Eigentlich wollte ich Sie bitten, mal eben einen Blick auf Owntherealityshop zu werfen – aber diese Website ist seit heute morgen nicht mehr erreichbar. Die Seite war Teil einer Aktion von Yes Men, einer Organisation, die die dpa als „Kommunikationsguerilla-Gruppe“ bezeichnet. Die hat sich den Sportartikelkonzern Adidas vorgeknöpft.
Erst versandte sie gefakte Adidas-Presseeinladungen zur Fashion Week mit der News, eine ehemalige Textilarbeiterin aus Kambodscha sei neue Co-CEO von Adidas-Chef Björn Gulden. Dazu gab es die eigens kreierte und sehr echt wirkende Website. Auf der Veranstaltung selbst sollte die Weltpremiere einer Sportbekleidungslinie von Adidas stattfinden, mit der man die „Geschichten geschundener Arbeiter ehren“ und „einen bahnbrechenden Standard für Stil, Qualität und Branchenvision“ setzen wolle, berichtet dpa.
Es taumelten dann kunstblutige, geschundene Menschen in zerrissenen Klamotten über den Catwalk. „Ich habe wirklich Influencer und Modemenschen in der ersten Reihe noch nie so schockiert und betreten gesehen … das sah alles sehr echt aus … man musste wirklich an die misshandelten Arbeiter*innen in den Zuliefererbetrieben denken. Und einigen wurde erst nach und nach klar, dass da nicht Adidas dahintersteckt“, berichtet Julia Vismann im Deutschlandfunk
Beredtes Schweigen
Yes Men wirft Adidas vor, der Konzern achte zum Beispiel bei Zulieferern aus Kambodscha nicht auf die Rechte der Beschäftigten und habe unter anderem Löhne nicht gezahlt. Adidas weist die Vorwürfe wenig überraschend zurück.
Nun darf man gespannt sein, ob die Aktion irgendwelche Konsequenzen hat.

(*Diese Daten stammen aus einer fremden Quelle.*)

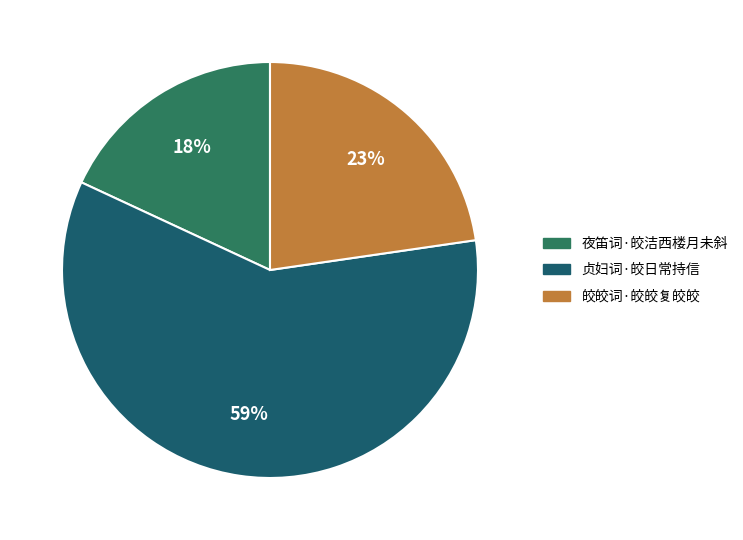

To the nearest percent, what is the difference between the largest and smallest slice percentages?

41%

Sollte an den Vorwürfe etwas dran sein, kann sich Adidas zuallererst die Informationen auf seiner Nachhaltigkeits-Website zum Thema „Beschäftigte in unserer Beschaffungskette“ in die Haare schmieren. Außerdem müssen Unternehmen mit mehr als 3000 Mitarbeitenden seit dem 1. Januar das Lieferkettensorgfaltspflichtengesetz (LkSG) befolgen. Es soll den Schutz der Menschenrechte in globalen Lieferketten verbessern. Das Gesetz definiert „lieferkettentypische Risiken“. Dazu zählt unter anderem das „Verbot des Vorenthaltens eines angemessenen Lohns“. Fällt der Vorwurf gegen Adidas darunter?
Yes Men jedenfalls fürchtet keine rechtlichen Konsequenzen. Im Gegenteil, die von den Aktivist*innen ins Visier genommenen Unternehmen klagen nicht. „Das würden wir uns wünschen, aber leider passiert es nicht“, bedauert Yes Men-Gründer Mike Bonnano im Spiegel-Interview. Ein Stillhalten, das für sich spricht.
Schlecht für die Gutmeinenden
Es ist zum Haareraufen: Solche Aktionen sind sinnvoll, nötig und gerechtfertigt, wenn sie die Richtigen treffen und Missstände aufdecken. Zugleich bringen sie auch all diejenigen Unternehmen in Misskredit, die es mit der Nachhaltigkeit ernst meinen. Und sie sorgen dafür, dass die Menschen immer weniger Vertrauen in Marken haben. Und das Marketing als solches? … kommt als a priori verlogene, manipulative Disziplin daher. So sagt Mike Bonnano im Spiegel: „Verglichen mit den sonstigen Lügen und Legenden des Marketings hat unsere allerdings den Vorteil, dass sie wünschenswert ist und die Konzerne ziemlich alt aussehen lässt.“ Vielleicht sollten die Marketingverantwortlichen mal darüber nachdenken, eine PR-Kampagne in eigener Sache zu machen.
Neue Konzepte müssen her
Und noch ein Tipp für eine sinnvolle Betätigung, der bitte nicht als zynisch verstanden werden soll: Einfallsreiche Marketingmenschen sind derzeit in Wintersportorten gefragt. Der lesenswerte Handelsblatt-Artikel „Klimawandel und Energiekrise – Europas Skitourismus vor dem Aus?“ beschreibt die aktuellen und absehbaren Konsequenzen von warmen Wintern für die – nun leider im Wortsinn – Hotspots in den Alpen. Vielerorts wird an Konzepten für einen neuen, nachhaltigen Tourismus jenseits des Kunstschnees getüftelt, was doch eine schöne und sinnstiftende Aufgabe wäre.
Eine gute Woche noch, und behalten Sie die Zukunft im Blick!